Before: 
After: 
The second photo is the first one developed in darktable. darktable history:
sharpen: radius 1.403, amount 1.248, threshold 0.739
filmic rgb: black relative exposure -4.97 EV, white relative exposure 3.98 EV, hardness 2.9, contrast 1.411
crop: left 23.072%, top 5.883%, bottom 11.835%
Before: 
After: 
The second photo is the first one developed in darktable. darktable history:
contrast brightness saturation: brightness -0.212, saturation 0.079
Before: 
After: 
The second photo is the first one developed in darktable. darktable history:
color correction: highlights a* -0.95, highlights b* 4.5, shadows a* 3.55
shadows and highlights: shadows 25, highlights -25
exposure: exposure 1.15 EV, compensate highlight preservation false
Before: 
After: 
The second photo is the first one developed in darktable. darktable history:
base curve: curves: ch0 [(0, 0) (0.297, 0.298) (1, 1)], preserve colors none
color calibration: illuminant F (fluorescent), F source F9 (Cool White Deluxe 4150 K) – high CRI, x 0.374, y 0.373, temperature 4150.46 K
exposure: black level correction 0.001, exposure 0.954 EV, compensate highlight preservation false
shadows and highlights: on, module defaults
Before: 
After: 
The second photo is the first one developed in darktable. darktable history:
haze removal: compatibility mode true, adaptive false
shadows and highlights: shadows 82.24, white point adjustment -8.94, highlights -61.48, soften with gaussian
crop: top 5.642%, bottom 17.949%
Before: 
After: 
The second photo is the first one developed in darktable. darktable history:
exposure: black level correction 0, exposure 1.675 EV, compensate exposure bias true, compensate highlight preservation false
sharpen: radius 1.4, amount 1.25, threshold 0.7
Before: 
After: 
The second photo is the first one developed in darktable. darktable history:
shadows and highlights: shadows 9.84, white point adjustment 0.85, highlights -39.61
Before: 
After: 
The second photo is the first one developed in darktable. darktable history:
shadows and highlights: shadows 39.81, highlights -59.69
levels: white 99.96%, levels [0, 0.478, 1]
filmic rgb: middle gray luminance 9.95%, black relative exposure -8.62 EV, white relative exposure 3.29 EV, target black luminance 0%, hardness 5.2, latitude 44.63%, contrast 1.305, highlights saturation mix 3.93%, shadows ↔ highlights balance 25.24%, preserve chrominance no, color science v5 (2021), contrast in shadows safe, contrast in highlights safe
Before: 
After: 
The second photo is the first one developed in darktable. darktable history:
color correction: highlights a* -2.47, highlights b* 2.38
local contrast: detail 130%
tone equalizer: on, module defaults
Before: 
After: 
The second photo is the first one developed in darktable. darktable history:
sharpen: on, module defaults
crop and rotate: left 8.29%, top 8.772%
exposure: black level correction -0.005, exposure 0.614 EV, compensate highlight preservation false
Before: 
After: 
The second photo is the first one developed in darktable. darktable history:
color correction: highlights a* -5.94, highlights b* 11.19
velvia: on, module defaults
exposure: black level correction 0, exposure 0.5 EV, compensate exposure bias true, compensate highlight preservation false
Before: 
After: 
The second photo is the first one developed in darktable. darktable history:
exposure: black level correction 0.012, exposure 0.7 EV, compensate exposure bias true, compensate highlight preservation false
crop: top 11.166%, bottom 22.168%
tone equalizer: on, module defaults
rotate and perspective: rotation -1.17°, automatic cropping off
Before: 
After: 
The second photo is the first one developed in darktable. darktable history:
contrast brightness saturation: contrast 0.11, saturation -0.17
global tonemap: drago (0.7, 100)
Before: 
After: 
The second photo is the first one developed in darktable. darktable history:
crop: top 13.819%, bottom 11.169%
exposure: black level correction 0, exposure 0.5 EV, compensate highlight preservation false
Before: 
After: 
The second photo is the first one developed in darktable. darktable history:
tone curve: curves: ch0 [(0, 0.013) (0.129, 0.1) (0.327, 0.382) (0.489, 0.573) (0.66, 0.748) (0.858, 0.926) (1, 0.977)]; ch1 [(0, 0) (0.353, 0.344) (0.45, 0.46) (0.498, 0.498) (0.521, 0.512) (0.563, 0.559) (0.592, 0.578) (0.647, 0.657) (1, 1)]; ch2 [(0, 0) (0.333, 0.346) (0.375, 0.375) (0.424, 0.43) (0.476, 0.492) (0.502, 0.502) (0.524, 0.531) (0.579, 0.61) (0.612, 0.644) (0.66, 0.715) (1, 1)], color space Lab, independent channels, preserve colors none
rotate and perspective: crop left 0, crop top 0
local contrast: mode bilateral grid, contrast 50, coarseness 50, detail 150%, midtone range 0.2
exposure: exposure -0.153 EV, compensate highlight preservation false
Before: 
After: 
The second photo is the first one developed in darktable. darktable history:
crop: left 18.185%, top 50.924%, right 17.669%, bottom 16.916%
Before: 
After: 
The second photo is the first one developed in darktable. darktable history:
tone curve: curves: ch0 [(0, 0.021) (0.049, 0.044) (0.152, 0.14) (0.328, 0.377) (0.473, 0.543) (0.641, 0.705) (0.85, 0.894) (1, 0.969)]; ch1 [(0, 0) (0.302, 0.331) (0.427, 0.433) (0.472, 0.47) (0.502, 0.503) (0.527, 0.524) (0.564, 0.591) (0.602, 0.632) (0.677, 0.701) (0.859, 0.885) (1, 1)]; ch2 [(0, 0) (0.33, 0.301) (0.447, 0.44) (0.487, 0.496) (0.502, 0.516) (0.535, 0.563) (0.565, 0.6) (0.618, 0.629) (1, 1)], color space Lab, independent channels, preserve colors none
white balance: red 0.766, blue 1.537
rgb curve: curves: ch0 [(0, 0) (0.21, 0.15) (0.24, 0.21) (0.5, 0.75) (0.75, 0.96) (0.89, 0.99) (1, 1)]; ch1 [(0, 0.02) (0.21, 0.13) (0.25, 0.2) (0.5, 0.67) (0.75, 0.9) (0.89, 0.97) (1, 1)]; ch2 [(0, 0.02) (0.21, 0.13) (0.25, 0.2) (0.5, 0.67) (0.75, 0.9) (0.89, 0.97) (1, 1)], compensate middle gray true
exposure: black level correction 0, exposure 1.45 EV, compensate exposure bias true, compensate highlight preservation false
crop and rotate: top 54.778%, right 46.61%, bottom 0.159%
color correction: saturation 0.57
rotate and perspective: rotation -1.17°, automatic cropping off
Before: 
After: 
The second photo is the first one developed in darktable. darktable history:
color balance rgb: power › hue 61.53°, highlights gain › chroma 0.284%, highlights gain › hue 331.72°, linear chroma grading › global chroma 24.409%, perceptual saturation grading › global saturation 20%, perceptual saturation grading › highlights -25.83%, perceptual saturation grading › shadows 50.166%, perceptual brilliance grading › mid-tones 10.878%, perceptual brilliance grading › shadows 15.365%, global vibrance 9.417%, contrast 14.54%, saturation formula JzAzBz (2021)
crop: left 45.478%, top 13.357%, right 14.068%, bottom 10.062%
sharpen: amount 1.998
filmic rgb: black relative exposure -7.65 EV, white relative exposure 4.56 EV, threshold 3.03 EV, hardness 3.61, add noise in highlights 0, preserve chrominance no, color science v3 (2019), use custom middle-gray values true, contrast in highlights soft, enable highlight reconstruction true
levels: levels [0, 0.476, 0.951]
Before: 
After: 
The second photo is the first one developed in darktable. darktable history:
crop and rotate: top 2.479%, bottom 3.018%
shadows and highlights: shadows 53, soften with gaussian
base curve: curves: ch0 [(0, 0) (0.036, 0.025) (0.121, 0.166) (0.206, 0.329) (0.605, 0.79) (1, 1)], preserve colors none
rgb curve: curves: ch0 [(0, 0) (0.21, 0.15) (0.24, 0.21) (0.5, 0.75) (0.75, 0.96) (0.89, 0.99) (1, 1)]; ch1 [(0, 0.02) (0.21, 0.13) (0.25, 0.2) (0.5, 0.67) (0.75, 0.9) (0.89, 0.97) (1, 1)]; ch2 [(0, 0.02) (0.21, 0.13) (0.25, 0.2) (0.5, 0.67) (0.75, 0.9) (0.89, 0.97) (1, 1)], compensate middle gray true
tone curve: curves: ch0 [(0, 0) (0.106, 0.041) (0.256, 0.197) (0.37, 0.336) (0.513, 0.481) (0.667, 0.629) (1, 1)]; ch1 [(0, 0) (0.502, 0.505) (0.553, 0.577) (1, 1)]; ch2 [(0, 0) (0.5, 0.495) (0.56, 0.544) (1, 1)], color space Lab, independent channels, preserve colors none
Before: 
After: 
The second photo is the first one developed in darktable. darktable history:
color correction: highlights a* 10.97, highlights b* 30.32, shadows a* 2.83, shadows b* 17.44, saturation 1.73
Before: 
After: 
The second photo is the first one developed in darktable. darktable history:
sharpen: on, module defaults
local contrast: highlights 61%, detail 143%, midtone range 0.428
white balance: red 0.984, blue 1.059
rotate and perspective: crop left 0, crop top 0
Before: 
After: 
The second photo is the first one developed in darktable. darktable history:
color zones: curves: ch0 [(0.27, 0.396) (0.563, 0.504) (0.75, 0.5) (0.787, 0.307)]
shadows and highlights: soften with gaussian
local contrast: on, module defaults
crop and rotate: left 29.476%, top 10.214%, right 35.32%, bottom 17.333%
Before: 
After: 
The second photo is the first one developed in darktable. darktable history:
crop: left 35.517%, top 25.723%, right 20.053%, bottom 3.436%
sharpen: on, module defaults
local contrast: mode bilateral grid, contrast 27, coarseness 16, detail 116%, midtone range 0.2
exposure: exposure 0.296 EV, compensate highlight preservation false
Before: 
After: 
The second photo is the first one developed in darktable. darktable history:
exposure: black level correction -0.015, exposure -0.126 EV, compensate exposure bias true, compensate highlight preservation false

━━━━━━

--- WHAT YOU HAVE TO DO ---
Put the records, from the very start down to and including the line that contains "exposure: exposure 1.15", into a two-column CSV with the headers input and output. Give one row per record, with its text under input and its answer under output, each field in double quotes and every line break turned into a space.

--- COMPLETE RESPONSE ---
input,output
"Before: After: The second photo is the first one developed in darktable. darktable history:","sharpen: radius 1.403, amount 1.248, threshold 0.739 filmic rgb: black relative exposure -4.97 EV, white relative exposure 3.98 EV, hardness 2.9, contrast 1.411 crop: left 23.072%, top 5.883%, bottom 11.835%"
"Before: After: The second photo is the first one developed in darktable. darktable history:","contrast brightness saturation: brightness -0.212, saturation 0.079"
"Before: After: The second photo is the first one developed in darktable. darktable history:","color correction: highlights a* -0.95, highlights b* 4.5, shadows a* 3.55 shadows and highlights: shadows 25, highlights -25 exposure: exposure 1.15 EV, compensate highlight preservation false"